Digital leaders: 2023 should be a year of focus, prioritization, and building foundational capabilities while the budget is there. Leaders should also prepare for the upturn when it comes. Double down on investments that extend your lead over digital competitors, as now is not the time to be timid. To be bold and brave in the face of a downturn, you should:

  • See 2023 as an opportunity to refine your digital talent management strategy. Yes, hiring freezes have become the norm for many brands, and headcount reductions are affecting sales, marketing, and poorly performing divisions. But these developments don’t alter the overall talent trend: Brands face a critical dearth of digital skills, and finding and developing folks with those skills remains a pressing challenge. Don’t lose focus of your medium- to long-term business priority: the need for digitization and a future fit talent management strategy. Use the coming months to build a strong digital team by attracting the right digital talent under less time pressure than during boom times. To fully understand which digital investments have merit, invest in not only product, asset, and experience creation talent but also testing and measurement experts. Coordinating those two functions will be key to your success, but that may require those groups collaborating more than usual. If so, you must sell each group on the merits of the engagement.
  • Shift your focus from operational to financial metrics. Some 71% of digital strategy pros in Asia Pacific say that digital initiatives will have a lot of impact on future business growth. Now’s the time to test those assumptions and tie digital strategy to business metrics — showing the customer story and, more importantly, the money story your board demands. Operational metrics like digital adoption, cycle time, and digital customer experience are insufficient, unless you rigorously tie them to financial metrics like cost and revenue at the organizational level. Too many digital leaders have relied on the touchy-feely story of “customers are rapidly becoming digital and we need to respond to all of the digital disruptors” as a way to justify investments. Tell your board that you’re taking a focused growth approach to the digital business to get ahead of retrenching competitors; give specific examples of which projects will leapfrog competitors; and forcefully communicate that they shouldn’t fear failure as much as inaction.

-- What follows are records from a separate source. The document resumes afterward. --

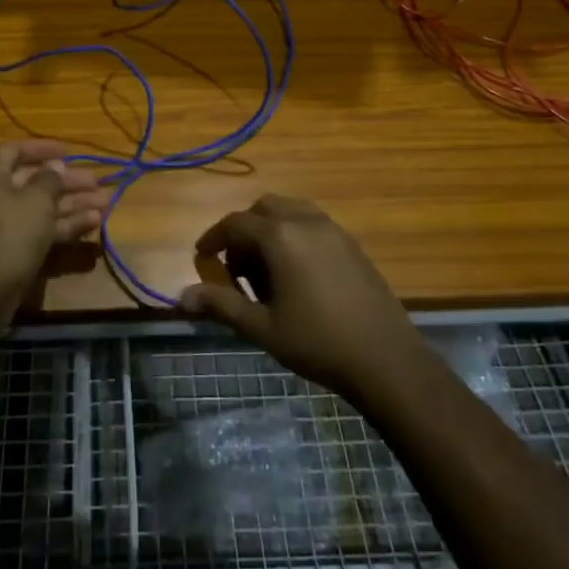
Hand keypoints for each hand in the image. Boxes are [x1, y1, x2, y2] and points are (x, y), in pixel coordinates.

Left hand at [0, 140, 105, 310]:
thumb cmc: (9, 231)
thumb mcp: (37, 200)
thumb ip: (50, 179)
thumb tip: (55, 167)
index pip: (14, 150)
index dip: (43, 148)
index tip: (69, 151)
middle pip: (30, 181)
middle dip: (66, 183)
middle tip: (97, 183)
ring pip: (36, 208)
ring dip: (70, 205)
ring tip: (106, 204)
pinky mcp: (3, 251)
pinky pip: (33, 230)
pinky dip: (59, 226)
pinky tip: (92, 224)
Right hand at [179, 195, 427, 402]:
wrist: (386, 359)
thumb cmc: (317, 343)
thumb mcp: (262, 327)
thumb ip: (221, 306)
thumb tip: (181, 297)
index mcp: (280, 236)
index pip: (235, 224)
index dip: (213, 239)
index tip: (202, 257)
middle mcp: (305, 220)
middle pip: (263, 209)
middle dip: (244, 231)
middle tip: (237, 267)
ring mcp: (332, 229)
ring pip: (290, 212)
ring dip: (270, 230)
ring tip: (267, 270)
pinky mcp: (351, 243)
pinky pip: (312, 223)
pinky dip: (294, 235)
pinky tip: (297, 275)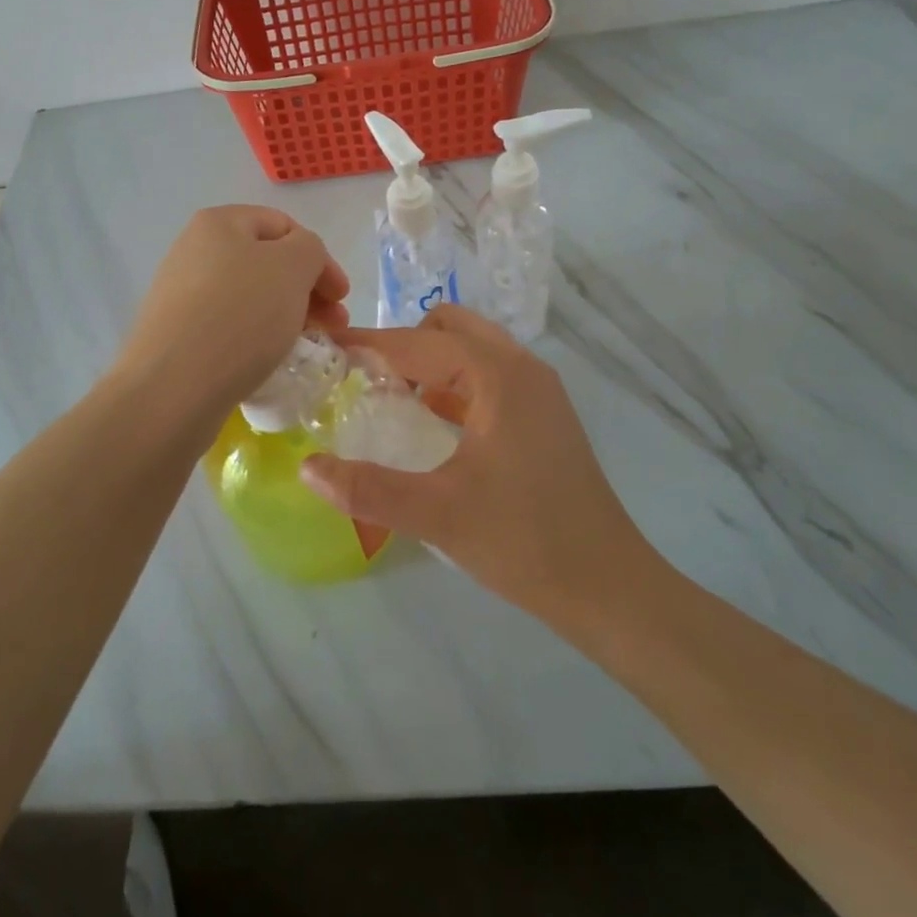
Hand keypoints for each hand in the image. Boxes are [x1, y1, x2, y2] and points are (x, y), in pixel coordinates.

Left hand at [112, 206, 348, 440]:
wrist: (172, 388)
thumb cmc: (240, 315)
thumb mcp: (292, 267)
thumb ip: (310, 249)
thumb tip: (301, 261)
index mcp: (219, 223)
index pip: (284, 226)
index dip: (320, 258)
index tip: (342, 297)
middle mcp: (194, 250)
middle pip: (267, 263)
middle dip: (307, 290)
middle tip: (334, 325)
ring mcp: (181, 294)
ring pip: (250, 296)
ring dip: (286, 315)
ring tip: (307, 345)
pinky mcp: (176, 334)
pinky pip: (229, 326)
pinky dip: (257, 337)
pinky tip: (269, 360)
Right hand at [299, 305, 651, 623]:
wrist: (608, 587)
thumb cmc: (523, 541)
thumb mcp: (437, 514)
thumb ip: (367, 488)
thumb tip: (307, 467)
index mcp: (498, 375)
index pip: (419, 341)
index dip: (370, 345)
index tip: (327, 353)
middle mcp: (521, 367)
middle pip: (449, 328)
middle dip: (403, 345)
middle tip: (363, 380)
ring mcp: (538, 390)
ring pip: (471, 350)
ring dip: (429, 363)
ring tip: (388, 398)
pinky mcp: (543, 415)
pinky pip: (487, 377)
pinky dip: (453, 384)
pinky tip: (430, 423)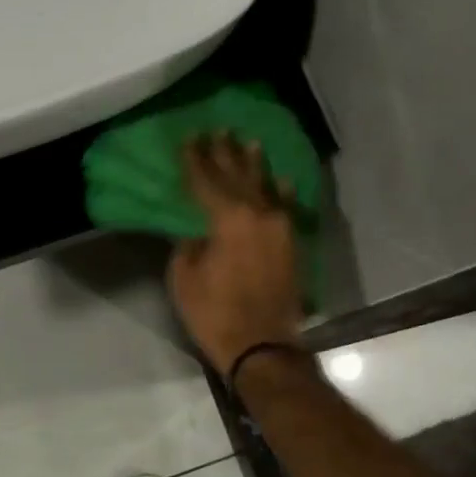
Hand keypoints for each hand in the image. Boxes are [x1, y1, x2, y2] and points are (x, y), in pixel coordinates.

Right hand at [167, 133, 303, 376]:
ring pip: (265, 187)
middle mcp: (258, 214)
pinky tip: (281, 181)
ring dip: (255, 165)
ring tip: (250, 143)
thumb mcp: (184, 278)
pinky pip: (286, 208)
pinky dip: (282, 193)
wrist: (264, 345)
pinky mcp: (291, 244)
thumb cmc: (215, 313)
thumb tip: (197, 233)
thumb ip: (188, 246)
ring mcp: (279, 228)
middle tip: (219, 131)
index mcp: (227, 218)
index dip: (195, 159)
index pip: (206, 180)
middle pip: (238, 176)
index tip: (190, 138)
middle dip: (226, 153)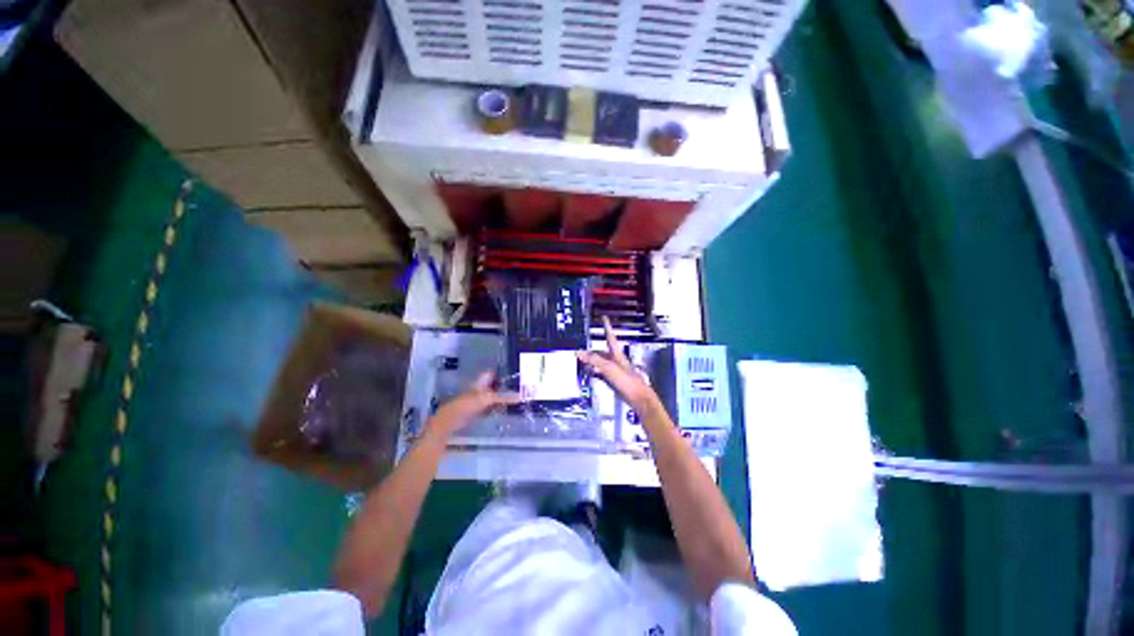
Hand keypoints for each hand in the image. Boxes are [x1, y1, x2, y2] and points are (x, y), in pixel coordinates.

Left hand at [428, 371, 518, 438]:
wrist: (451, 422)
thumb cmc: (466, 405)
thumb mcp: (486, 399)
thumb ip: (503, 397)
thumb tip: (521, 396)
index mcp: (481, 381)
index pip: (494, 372)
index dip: (504, 371)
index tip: (518, 372)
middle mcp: (481, 388)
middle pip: (496, 384)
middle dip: (507, 385)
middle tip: (523, 386)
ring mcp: (480, 399)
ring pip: (496, 395)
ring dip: (506, 396)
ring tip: (521, 396)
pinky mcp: (480, 410)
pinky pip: (494, 405)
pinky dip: (501, 406)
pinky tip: (510, 408)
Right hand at [577, 316, 660, 413]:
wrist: (639, 399)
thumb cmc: (628, 382)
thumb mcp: (608, 368)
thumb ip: (594, 360)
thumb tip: (579, 353)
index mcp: (617, 354)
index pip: (610, 336)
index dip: (607, 327)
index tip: (604, 318)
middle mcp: (617, 361)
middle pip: (603, 351)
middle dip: (593, 349)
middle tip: (583, 347)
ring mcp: (616, 371)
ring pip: (602, 363)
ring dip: (593, 362)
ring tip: (583, 360)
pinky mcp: (615, 382)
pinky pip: (602, 375)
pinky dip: (595, 373)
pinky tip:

  • Winnow your partner list to those with the broadest skill sets. Due to the digital talent shortage, brands’ digital teams have an oversize reliance on contractors. Many of those contractors are raising their prices to match inflation, so you must become more disciplined about which of their services you purchase. Anything that they historically offered as “free” (e.g., trips to innovation studios, innovation newsletters) was never really so, as it was bundled into the price. It’s time to home in on outcomes and demand that their pricing reflect this. But this is a delicate balancing act: If you push on price too aggressively, you’ll end up with lower-quality services. Instead, focus on key strategic partners with whom you’ll work more closely; terminate partnerships that have limited scope or capabilities. Once you start the cull, your remaining partners will be just as scared as you are (maybe more so) and will fight for the extra business.

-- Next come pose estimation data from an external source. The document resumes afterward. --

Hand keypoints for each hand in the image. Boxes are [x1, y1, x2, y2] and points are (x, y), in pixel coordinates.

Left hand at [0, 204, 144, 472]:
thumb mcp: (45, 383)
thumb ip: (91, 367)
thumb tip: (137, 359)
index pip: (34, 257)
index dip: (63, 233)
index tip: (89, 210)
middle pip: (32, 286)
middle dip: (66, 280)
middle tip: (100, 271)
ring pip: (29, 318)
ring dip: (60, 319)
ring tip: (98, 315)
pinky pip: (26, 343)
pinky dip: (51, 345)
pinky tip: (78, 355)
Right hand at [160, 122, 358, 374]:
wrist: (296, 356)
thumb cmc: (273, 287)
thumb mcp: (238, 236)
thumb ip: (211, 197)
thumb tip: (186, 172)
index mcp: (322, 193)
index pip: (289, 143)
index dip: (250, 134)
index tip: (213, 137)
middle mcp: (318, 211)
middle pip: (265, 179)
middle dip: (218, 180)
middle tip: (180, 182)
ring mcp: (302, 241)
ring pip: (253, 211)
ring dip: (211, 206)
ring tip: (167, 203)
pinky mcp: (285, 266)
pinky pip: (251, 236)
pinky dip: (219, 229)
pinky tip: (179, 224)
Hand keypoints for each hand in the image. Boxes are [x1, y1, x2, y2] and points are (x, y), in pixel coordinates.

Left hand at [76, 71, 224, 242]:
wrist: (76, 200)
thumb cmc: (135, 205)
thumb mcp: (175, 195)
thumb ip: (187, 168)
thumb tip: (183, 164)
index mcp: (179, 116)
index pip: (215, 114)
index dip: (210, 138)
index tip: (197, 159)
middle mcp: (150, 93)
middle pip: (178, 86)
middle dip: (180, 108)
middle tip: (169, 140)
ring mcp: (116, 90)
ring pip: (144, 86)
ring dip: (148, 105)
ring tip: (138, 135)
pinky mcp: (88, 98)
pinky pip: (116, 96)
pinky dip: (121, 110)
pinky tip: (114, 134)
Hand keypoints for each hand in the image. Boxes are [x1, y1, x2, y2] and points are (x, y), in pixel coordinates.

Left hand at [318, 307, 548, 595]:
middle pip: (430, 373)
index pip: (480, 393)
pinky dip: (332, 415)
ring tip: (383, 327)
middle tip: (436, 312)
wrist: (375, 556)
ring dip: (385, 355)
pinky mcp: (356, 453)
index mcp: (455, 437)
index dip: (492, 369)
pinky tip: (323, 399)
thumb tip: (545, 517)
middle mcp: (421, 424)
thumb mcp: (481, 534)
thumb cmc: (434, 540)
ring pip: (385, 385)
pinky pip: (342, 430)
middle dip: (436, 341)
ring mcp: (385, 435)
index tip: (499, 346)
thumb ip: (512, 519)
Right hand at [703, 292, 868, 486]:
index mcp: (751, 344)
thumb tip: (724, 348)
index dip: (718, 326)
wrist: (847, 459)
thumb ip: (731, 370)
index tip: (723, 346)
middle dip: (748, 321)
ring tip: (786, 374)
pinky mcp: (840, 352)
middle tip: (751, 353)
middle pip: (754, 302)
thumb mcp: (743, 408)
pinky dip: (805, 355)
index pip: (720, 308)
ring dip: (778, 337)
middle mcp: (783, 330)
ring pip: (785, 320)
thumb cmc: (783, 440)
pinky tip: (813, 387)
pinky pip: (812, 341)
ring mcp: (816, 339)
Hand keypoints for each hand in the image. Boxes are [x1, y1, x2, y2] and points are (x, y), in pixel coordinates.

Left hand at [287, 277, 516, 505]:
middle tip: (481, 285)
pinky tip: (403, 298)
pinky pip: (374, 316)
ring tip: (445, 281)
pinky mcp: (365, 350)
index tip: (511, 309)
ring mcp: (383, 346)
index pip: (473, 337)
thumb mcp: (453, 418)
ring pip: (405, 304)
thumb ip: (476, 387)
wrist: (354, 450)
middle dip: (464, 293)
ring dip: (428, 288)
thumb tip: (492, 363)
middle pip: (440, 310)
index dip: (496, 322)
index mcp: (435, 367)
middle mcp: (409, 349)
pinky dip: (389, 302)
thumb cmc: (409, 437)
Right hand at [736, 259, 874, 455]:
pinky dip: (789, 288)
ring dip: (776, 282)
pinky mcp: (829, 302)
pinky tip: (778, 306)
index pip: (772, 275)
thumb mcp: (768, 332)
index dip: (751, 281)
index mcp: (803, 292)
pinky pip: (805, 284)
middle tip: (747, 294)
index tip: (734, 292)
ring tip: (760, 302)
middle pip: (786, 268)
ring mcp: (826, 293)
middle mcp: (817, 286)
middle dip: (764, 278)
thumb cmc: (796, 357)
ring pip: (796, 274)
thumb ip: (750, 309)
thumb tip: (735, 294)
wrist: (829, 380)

  • Help IT — facing its own inevitable cuts — help you. In this downturn, as in every one before it, IT will see the biggest cuts. Eventually, as the backlog of IT projects grows, this might start to slow down digital delivery. If your digital team doesn’t have dedicated developers, consider shifting your own talent strategy and bringing some to the team. To speed up digital delivery, train your team on low-code tools and work with IT colleagues on low-code governance. To help with prioritization for IT or for your own development talent, pore over your wish list. Kill, or at least significantly de-emphasize, your investment in “innovation theater” projects. This should make it easier for your peers to contribute to the organization’s near-term digital success.